End-to-end tutorial (5 minutes)¶
The best way to feel the wedge is to run the joint walkthrough across the two example repos — both prebuilt with dbt + DuckDB so nothing else needs setup.
- Stage 1 — DataLex contracts. Clone
jaffle-shop-DataLex, rundbt build, open it withdatalex serve, walk the conceptual / logical / physical diagrams, and review the AI-drafted contract proposals. Full walkthrough: Jaffle Shop on DataLex. - Stage 2 — DQL certified blocks. Clone
jaffle-shop-dql, run the Docker quickstart, browse the certified blocks (each cites a DataLex contract viallmContext), open the Apps Command Center, and ask the AI chat a question. The MCP serves only certified answers. - Stage 3 — AI agent integration. Point Cursor or Claude Code at the DQL MCP server (
dql mcp serve) and ask in plain English. Same question, same answer, every time.
The manifest spec¶
DataLex and DQL never depend on each other's internals. They speak through a published, versioned JSON Schema spec at duckcode-ai/manifest-spec:
schemas/v1/datalex-manifest.schema.json— DataLex compiler outputschemas/v1/dql-manifest.schema.json— DQL compiler outputdocs/interop.md— the contract-id binding and resolution rulesdocs/versioning.md— SemVer + RFC discipline + 12-month support windows
Third-party tools (Atlan, Marquez, Monte Carlo, Datadog) can read these schemas without depending on either compiler.
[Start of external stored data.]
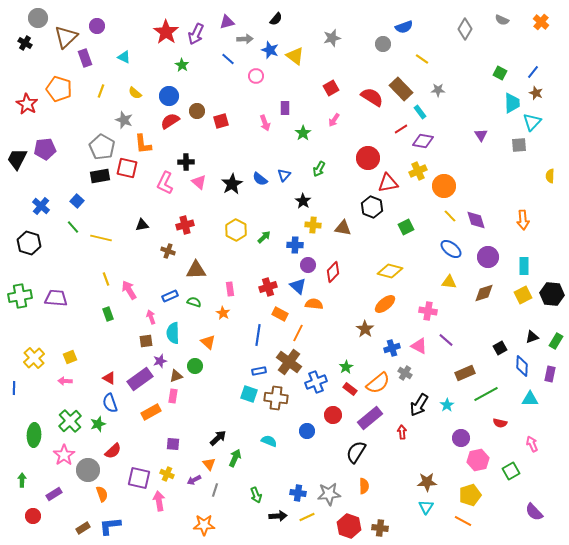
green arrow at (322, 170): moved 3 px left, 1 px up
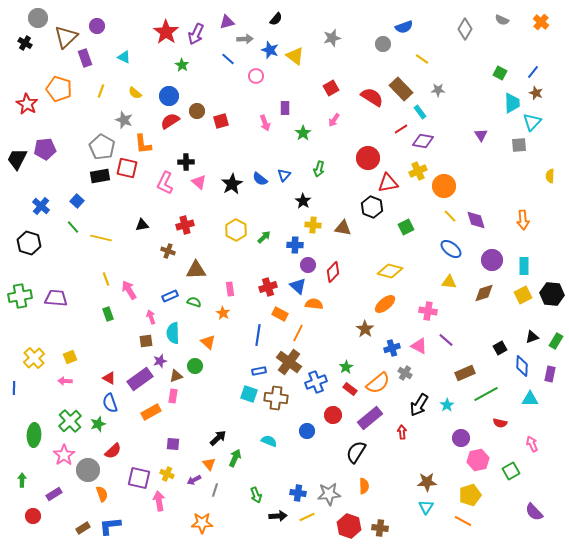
green arrow at (319, 169): rotated 14 degrees counterclockwise
purple circle at (488, 257): moved 4 px right, 3 px down
orange star at (204, 525): moved 2 px left, 2 px up
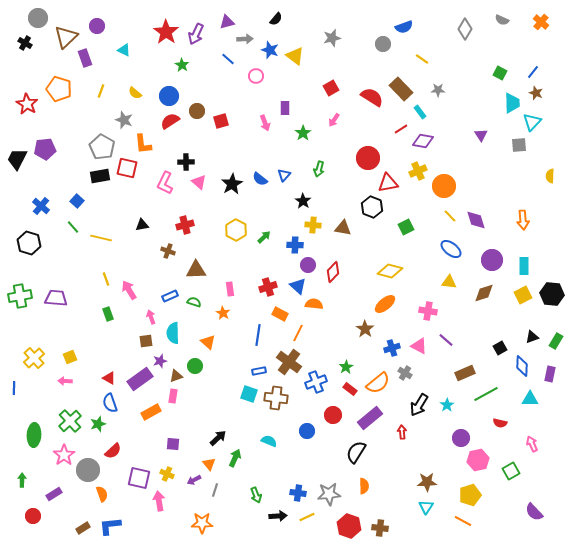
cyan triangle at (124, 57): moved 7 px up
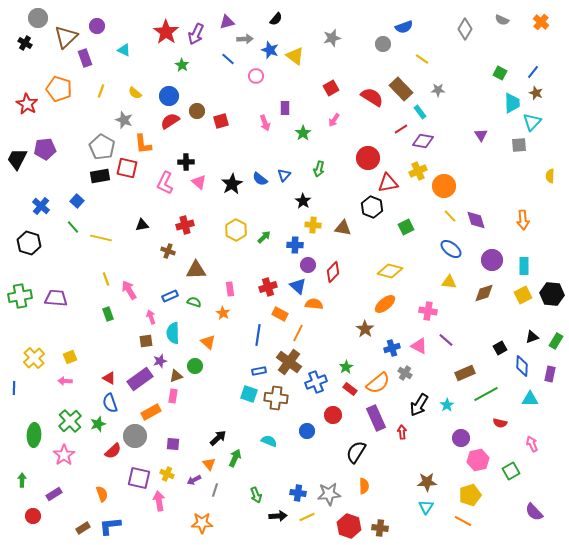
purple rectangle at (370, 418): moved 6 px right; rotated 75 degrees counterclockwise
gray circle at (88, 470): moved 47 px right, 34 px up
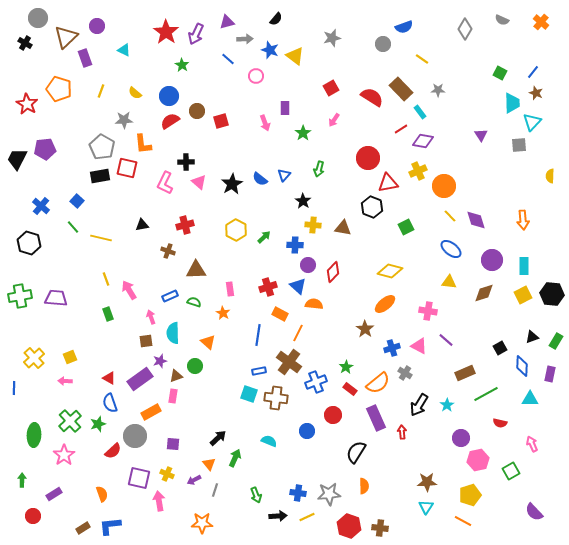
gray star at (124, 120): rotated 24 degrees counterclockwise
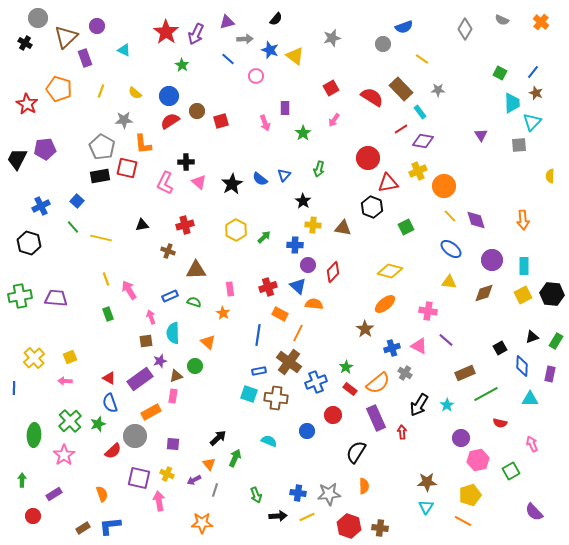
blue cross at (41, 206): rotated 24 degrees clockwise
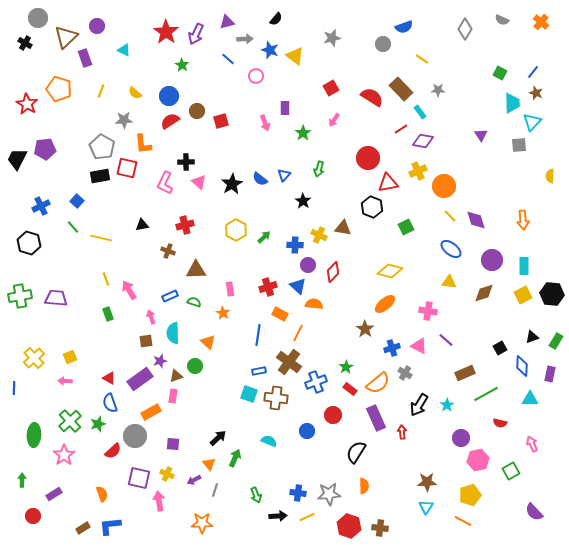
yellow cross at (313, 225): moved 6 px right, 10 px down; rotated 21 degrees clockwise
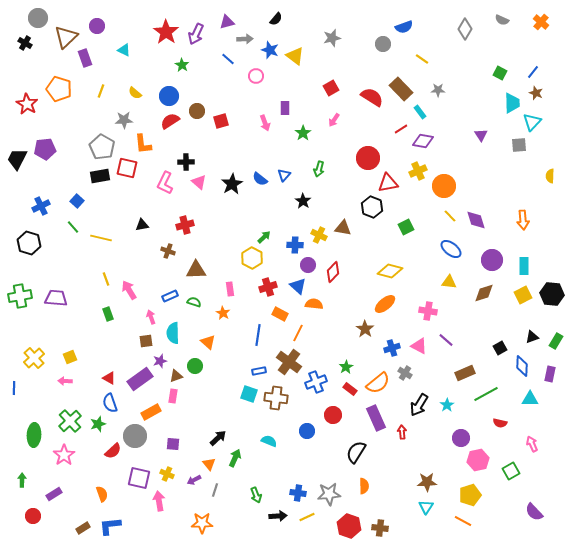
yellow hexagon at (236, 230): moved 16 px right, 28 px down
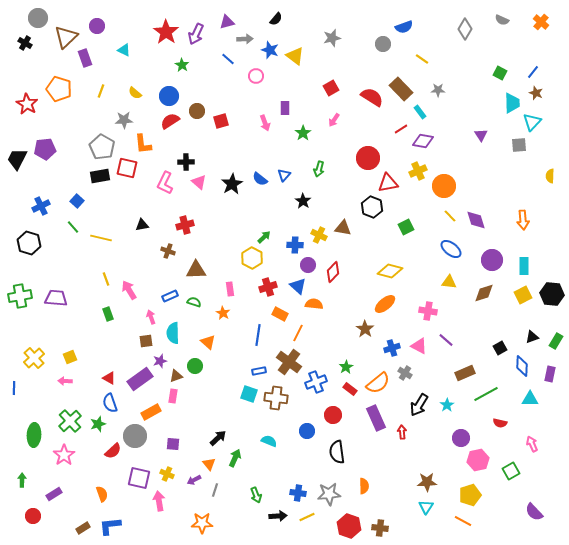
black semicircle at (356, 452): moved 19 px left; rotated 40 degrees counterclockwise
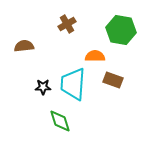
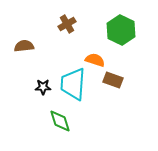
green hexagon: rotated 16 degrees clockwise
orange semicircle: moved 4 px down; rotated 18 degrees clockwise
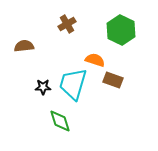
cyan trapezoid: rotated 12 degrees clockwise
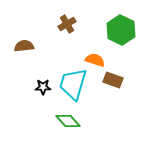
green diamond: moved 8 px right; rotated 25 degrees counterclockwise
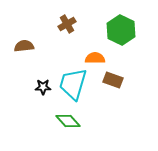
orange semicircle: moved 2 px up; rotated 18 degrees counterclockwise
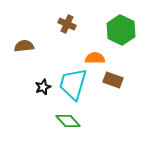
brown cross: rotated 36 degrees counterclockwise
black star: rotated 21 degrees counterclockwise
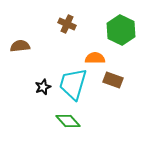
brown semicircle: moved 4 px left
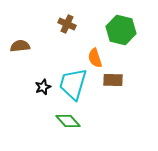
green hexagon: rotated 12 degrees counterclockwise
orange semicircle: rotated 108 degrees counterclockwise
brown rectangle: rotated 18 degrees counterclockwise
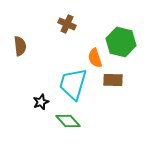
green hexagon: moved 12 px down
brown semicircle: rotated 90 degrees clockwise
black star: moved 2 px left, 15 px down
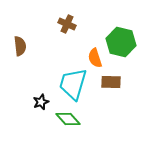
brown rectangle: moved 2 px left, 2 px down
green diamond: moved 2 px up
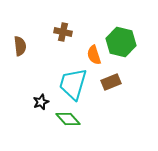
brown cross: moved 4 px left, 8 px down; rotated 12 degrees counterclockwise
orange semicircle: moved 1 px left, 3 px up
brown rectangle: rotated 24 degrees counterclockwise
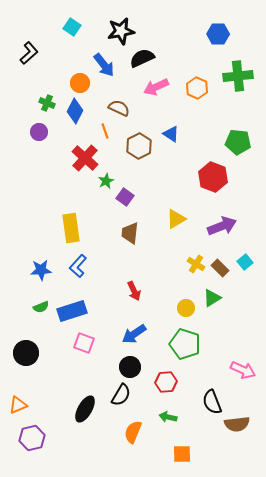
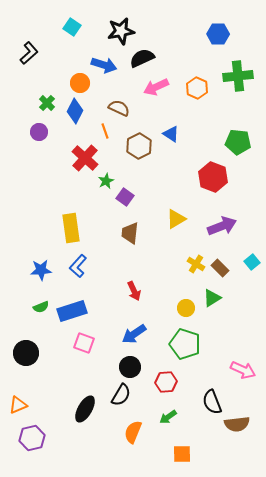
blue arrow at (104, 65): rotated 35 degrees counterclockwise
green cross at (47, 103): rotated 21 degrees clockwise
cyan square at (245, 262): moved 7 px right
green arrow at (168, 417): rotated 48 degrees counterclockwise
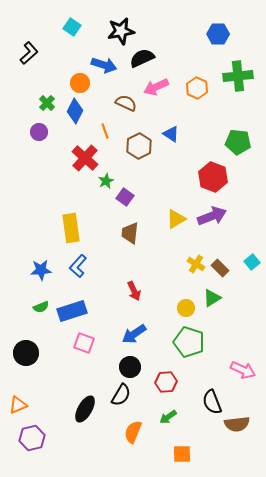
brown semicircle at (119, 108): moved 7 px right, 5 px up
purple arrow at (222, 226): moved 10 px left, 10 px up
green pentagon at (185, 344): moved 4 px right, 2 px up
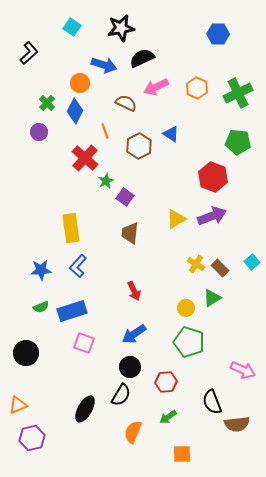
black star at (121, 31): moved 3 px up
green cross at (238, 76): moved 17 px down; rotated 20 degrees counterclockwise
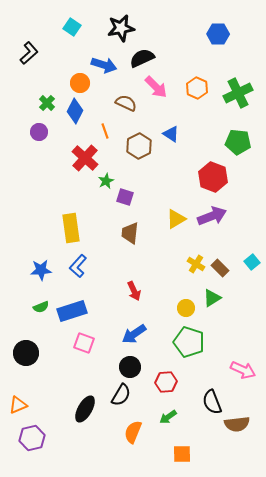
pink arrow at (156, 87): rotated 110 degrees counterclockwise
purple square at (125, 197): rotated 18 degrees counterclockwise
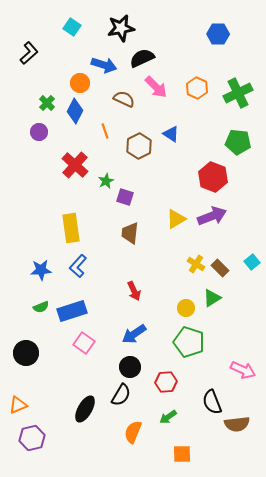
brown semicircle at (126, 103): moved 2 px left, 4 px up
red cross at (85, 158): moved 10 px left, 7 px down
pink square at (84, 343): rotated 15 degrees clockwise
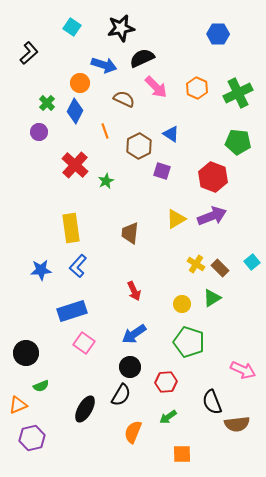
purple square at (125, 197): moved 37 px right, 26 px up
green semicircle at (41, 307): moved 79 px down
yellow circle at (186, 308): moved 4 px left, 4 px up
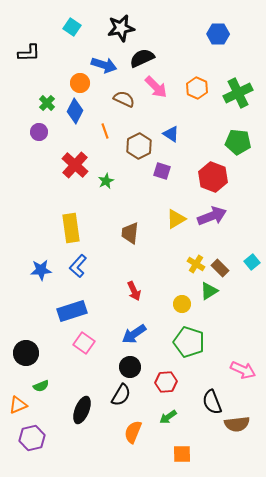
black L-shape at (29, 53): rotated 40 degrees clockwise
green triangle at (212, 298): moved 3 px left, 7 px up
black ellipse at (85, 409): moved 3 px left, 1 px down; rotated 8 degrees counterclockwise
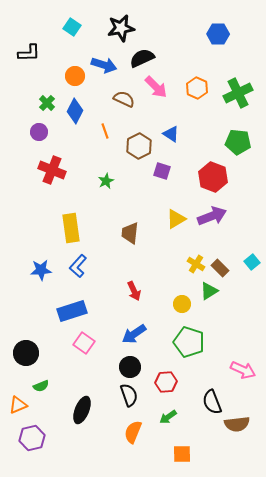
orange circle at (80, 83): moved 5 px left, 7 px up
red cross at (75, 165): moved 23 px left, 5 px down; rotated 20 degrees counterclockwise
black semicircle at (121, 395): moved 8 px right; rotated 50 degrees counterclockwise
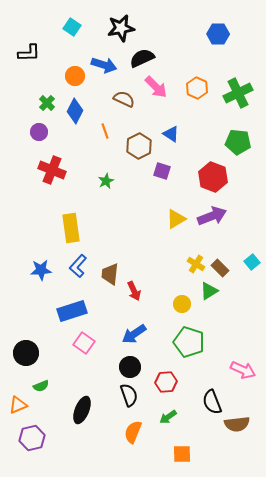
brown trapezoid at (130, 233): moved 20 px left, 41 px down
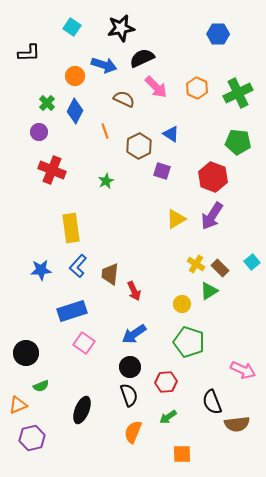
purple arrow at (212, 216): rotated 144 degrees clockwise
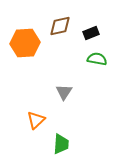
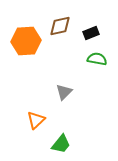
orange hexagon: moved 1 px right, 2 px up
gray triangle: rotated 12 degrees clockwise
green trapezoid: rotated 35 degrees clockwise
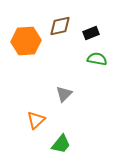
gray triangle: moved 2 px down
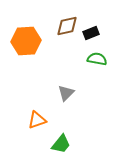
brown diamond: moved 7 px right
gray triangle: moved 2 px right, 1 px up
orange triangle: moved 1 px right; rotated 24 degrees clockwise
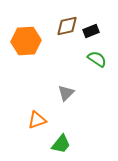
black rectangle: moved 2 px up
green semicircle: rotated 24 degrees clockwise
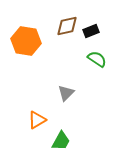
orange hexagon: rotated 12 degrees clockwise
orange triangle: rotated 12 degrees counterclockwise
green trapezoid: moved 3 px up; rotated 10 degrees counterclockwise
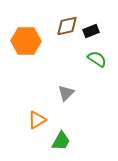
orange hexagon: rotated 8 degrees counterclockwise
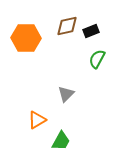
orange hexagon: moved 3 px up
green semicircle: rotated 96 degrees counterclockwise
gray triangle: moved 1 px down
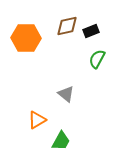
gray triangle: rotated 36 degrees counterclockwise
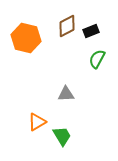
brown diamond: rotated 15 degrees counterclockwise
orange hexagon: rotated 12 degrees clockwise
gray triangle: rotated 42 degrees counterclockwise
orange triangle: moved 2 px down
green trapezoid: moved 1 px right, 5 px up; rotated 60 degrees counterclockwise
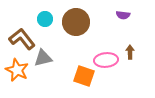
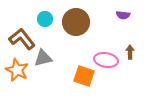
pink ellipse: rotated 15 degrees clockwise
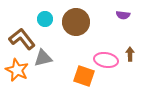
brown arrow: moved 2 px down
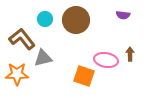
brown circle: moved 2 px up
orange star: moved 4 px down; rotated 25 degrees counterclockwise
That's the moat.
Why federation, not a unified product¶
The two languages have different audiences, different runtimes (Python vs. TypeScript), and different release cadences. Combining them in one repo would slow both down. Federation via spec is the pattern proven by dbt's manifest, OpenAPI, and OpenLineage: shared contracts at the boundary, independent evolution at the implementation. We followed that pattern deliberately.